The world is filling up with snow. Outside the windows, individual flakes are swirling. They start in one diagonal line and suddenly change direction into its opposite. Indeed as I write, they begin to be less single, distinct shapes and become a diaphanous white veil, faster, more wind-blown, a constantly changing beautiful spectacle, which, of course, I hate.
I assure myself that I am warm and dry with full pantry shelves, that such snow, unlike ice, presents no danger to the electrical grid, that I don’t have to go out and, if I did, I wouldn’t. What can I say? I had a bad experience in a storm in my formative years and I still bear the scars. Moreover, we haven’t had as much snow here as New England and the mid-west. Still I would be willing to send today’s downfall to Southern California where even the mountains are dry this year, or even to Sochi, just in case it’s needed.

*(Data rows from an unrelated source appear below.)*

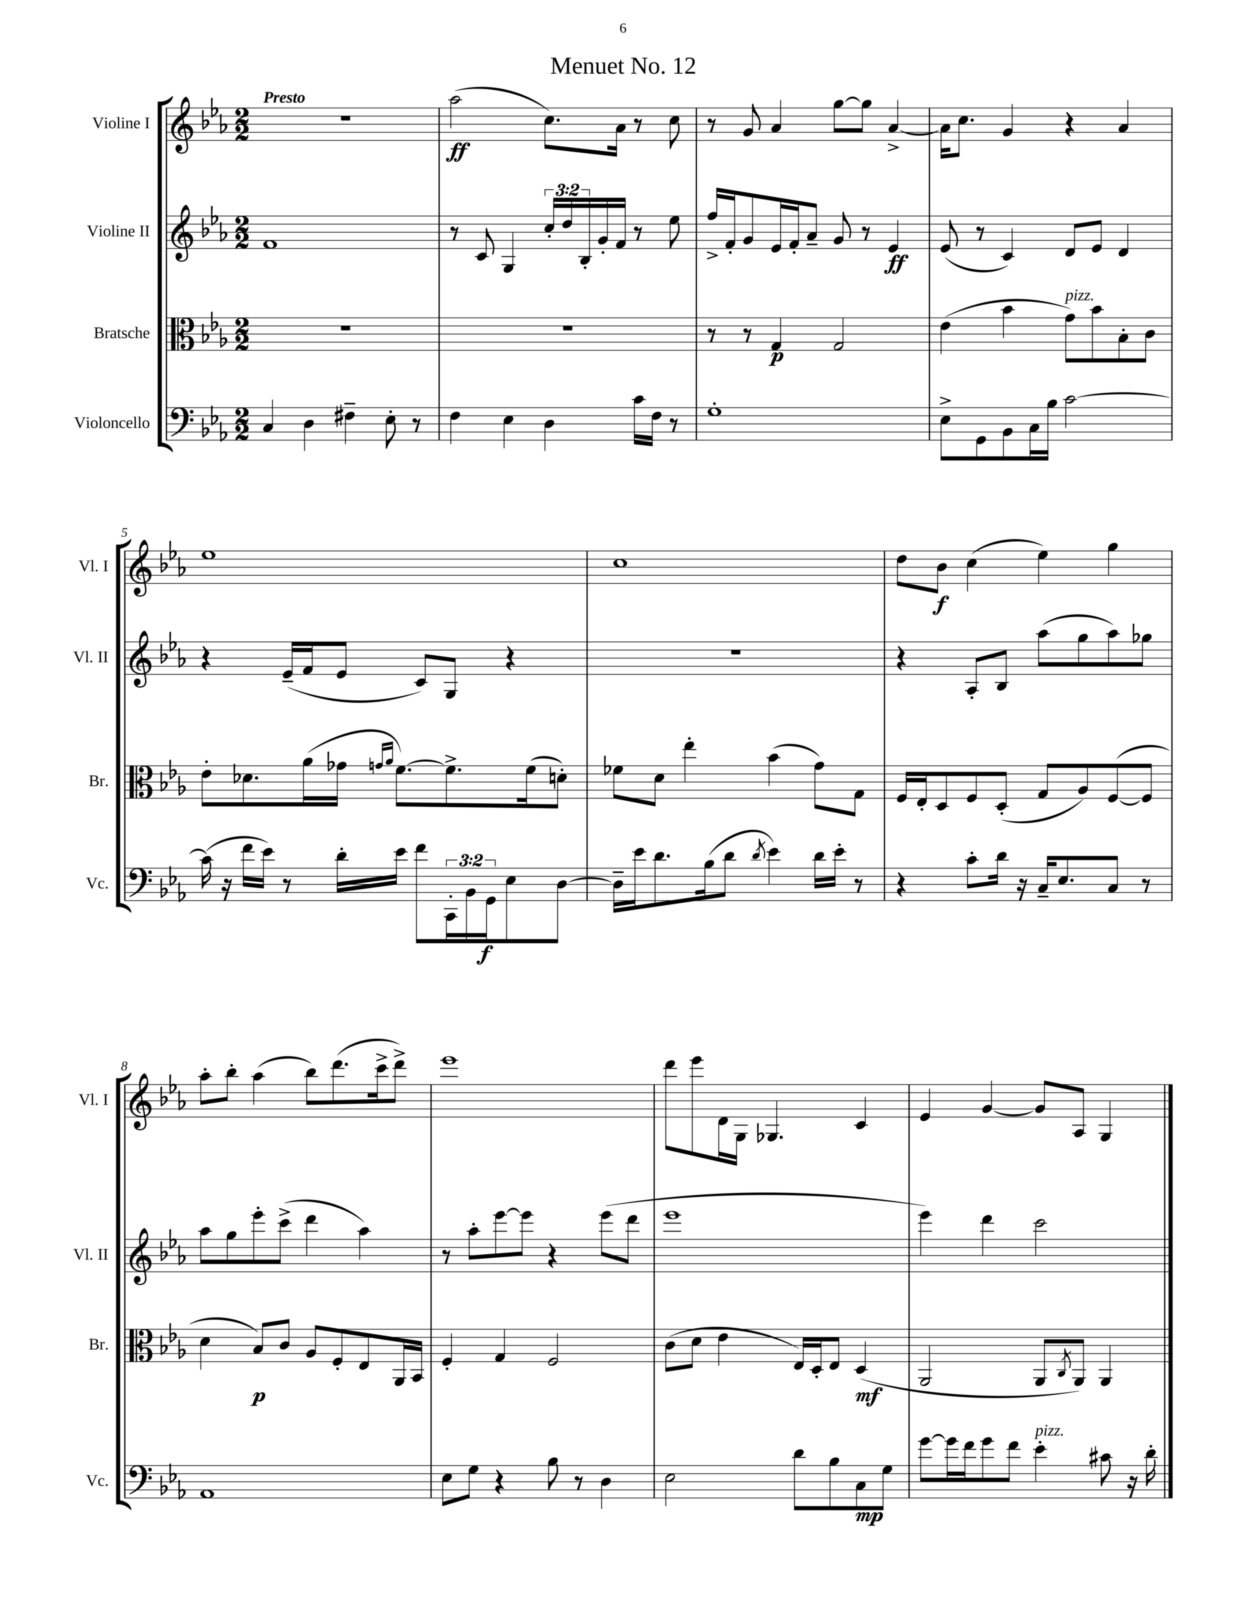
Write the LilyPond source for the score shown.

\header { title = "Menuet No. 12" }
<<
\new StaffGroup <<
\new Staff = "s0" \with { instrumentName = "Violine I" shortInstrumentName = "Vl. I" } {
    \clef treble \key ees \major \numericTimeSignature \time 2/2 \tempo "Presto"
    r1 |
    aes''2\ff( c''8.) aes'16 r8 c''8 |
    r8 g'8 aes'4 g''8~ g''8 aes'4~-> |
    aes'16 c''8. g'4 r4 aes'4 |
    ees''1 |
    c''1 |
    d''8 bes'8\f c''4( ees''4) g''4 |
    aes''8-. bes''8-. aes''4( bes''8) d'''8.( c'''16-> d'''8->) |
    ees'''1 |
    d'''8 ees'''8 d'16 g16 ges4. c'4 |
    ees'4 g'4~ g'8 aes8 g4 \bar "|." |
}
\new Staff = "s1" \with { instrumentName = "Violine II" shortInstrumentName = "Vl. II" } {
    \clef treble \key ees \major \numericTimeSignature \time 2/2 \override Staff.TupletNumber.text = #tuplet-number::calc-fraction-text
    f'1 |
    r8 c'8 g4 \tuplet 3/2 { c''16-. d''16 bes16-. } g'16-. f'16 r8 ees''8 |
    f''16-> f'16-. g'8 ees'16 f'16-. aes'8-- g'8 r8 ees'4\ff |
    ees'8( r8 c'4) d'8 ees'8 d'4 |
    r4 ees'16--( f'16 ees'8 c'8) g8 r4 |
    R1 |
    r4 aes8-. bes8 aes''8( g''8 aes''8) ges''8 |
    aes''8 g''8 ees'''8-. c'''8->( d'''4 aes''4) |
    r8 aes''8-. ees'''8~ ees'''8 r4 ees'''8( d'''8 |
    ees'''1 |
    ees'''4) d'''4 c'''2 \bar "|." |
}
\new Staff = "s2" \with { instrumentName = "Bratsche" shortInstrumentName = "Br." } {
    \clef alto \key ees \major \numericTimeSignature \time 2/2
    R1 |
    R1 |
    r8 r8 g4\p g2 |
    ees'4( bes'4 g'8^\markup { \italic "pizz." }) bes'8 bes8-. c'8 |
    ees'8-. des'8. aes'16( ges'16 \grace { g'16 aes'16 } f'8.~) f'8.-> f'16( d'8-.) |
    fes'8 d'8 ees''4-. bes'4( g'8) g8 |
    f16 ees16-. d8 f8 d8-.( g8 aes8) f8~( f8 |
    d'4 bes8\p) c'8 aes8 f8-. ees8 aes,16 bes,16 |
    f4-. g4 f2 |
    c'8( d'8 ees'4 ees16) d16-. ees8 d4\mf( |
    aes,2 aes,8 \acciaccatura { c8 } aes,8) aes,4 \bar "|." |
}
\new Staff = "s3" \with { instrumentName = "Violoncello" shortInstrumentName = "Vc." } {
    \clef bass \key ees \major \numericTimeSignature \time 2/2 \override Staff.TupletNumber.text = #tuplet-number::calc-fraction-text
    c4 d4 fis4-- ees8-. r8 |
    f4 ees4 d4 c'16 f16 r8 |
    g1-. |
    ees8-> g,8 bes,8 c16 bes16 c'2~ |
    c'16( r16 f'16 ees'16) r8 d'16-. ees'16 f'8 \tuplet 3/2 { c,16-. bes,16 g,16\f } ees8 d8~ |
    d16-- ees'16 d'8. bes16( d'8 \acciaccatura { d'8 } ees'4) d'16 ees'16-. r8 |
    r4 c'8-. d'16 r16 c16-- ees8. c8 r8 |
    aes,1 |
    ees8 g8 r4 bes8 r8 d4 |
    ees2 d'8 bes8 c8\mp g8 |
    g'8~ g'16 f'16 g'8 f'8 ees'4-.^\markup { \italic "pizz." } cis'8 r16 d'16-. \bar "|." |
}
>>
>>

No one is shovelling. No point. Not yet. The snow plows are rumoured to be working on the major highways. Then they’ll get to the roads and about midnight, they may get to the side streets. Come to think of it, I haven’t heard the bus go thundering up the hill in front of the house for a while. Usually, you can set your watch by them, two of them that do a quick loop down from the Old Mill Subway Station to the Humber streetcar loop, every 20 minutes. Almost as good as snow plows at clearing the road.
My earliest winter memories are of living in a farmhouse in the hills of Quebec’s Eastern Townships. Windswept! It had poplar trees on two sides that registered the slightest zephyr and talked to me about it. In a winter storm, they shouted as did the windows where the wind hummed in and left little drifts of snow inside on the window ledges. The wood box would be crammed full and several pails of spring water standing on the pantry shelf, carried in by my father who would have had to break the ice at the top of the spring. My mother was completely capable of keeping the stove going while he was away, pulping in the woods. That is cutting soft wood, trimming and hauling it back with the team of horses, to stack it in the long piles of pulp wood beside the road, work that snow and sleds made possible. There was no need to go to the store, what with the flour barrel, the potato bin, the canning cupboard filled with jars of berries and green beans and the deer meat hanging in the wood shed. Yet the house was full of terror.
What if… my mother wondered, when my father set out. What if, the place burned down? What if we needed the doctor? Etc. To each, my father responded with specific detailed solutions. The next farm was less than a mile away although out of sight. There was, of course, no telephone and no electricity. Anyway, he would be back in two days. Did she think he enjoyed freezing his ___ off in that camp? And John would look in when he came to milk the cows.
She would have been 22 then, a country girl, born and bred, but high-strung. When I was 22, I had just left residence at university and couldn’t have built a fire to save my life. She passed on her fearful nature and cold-hating physicality but not that practical skill.
I do remember one glorious day when it finally stopped snowing and freezing. The sun shone down on the glittering world. “Get on your snow suit,” she cried, joyfully. “We’ll go sliding on the crust.” And what a crust! Even she could walk on it without breaking through and it carried my sled, heavy laden with both of us all the way down to the bottom of the slope where the little brook lay frozen and buried.
Years later when I lived in the house under the hill (famous in this blog’s mythology), on a snow day, worse than today, school was cancelled. As teachers, my husband and I were off work and our small children were home. Curiously, our housekeeper had made it in and was busy in the kitchen. I was sitting at the table in the family room, close to the blazing fireplace, marking essays. I could see out the window to the high drift that lay there. Suddenly I saw the mailman step easily over the drifted-in wire fence and begin his progress over the side yard. “Stop,” I yelled, leaping to my feet. “Stop.” I started to pound on the window, but dropped my fists. And watched, dumbfounded. Slowly, he progressed through the heavy snow, one step after the other, mail bag banging at his hip. At each step. I prayed. He caught sight of me and smiled. Then he climbed over the fence at the other end. I collapsed in relief. He had just walked over our snow-covered, eight foot deep swimming pool.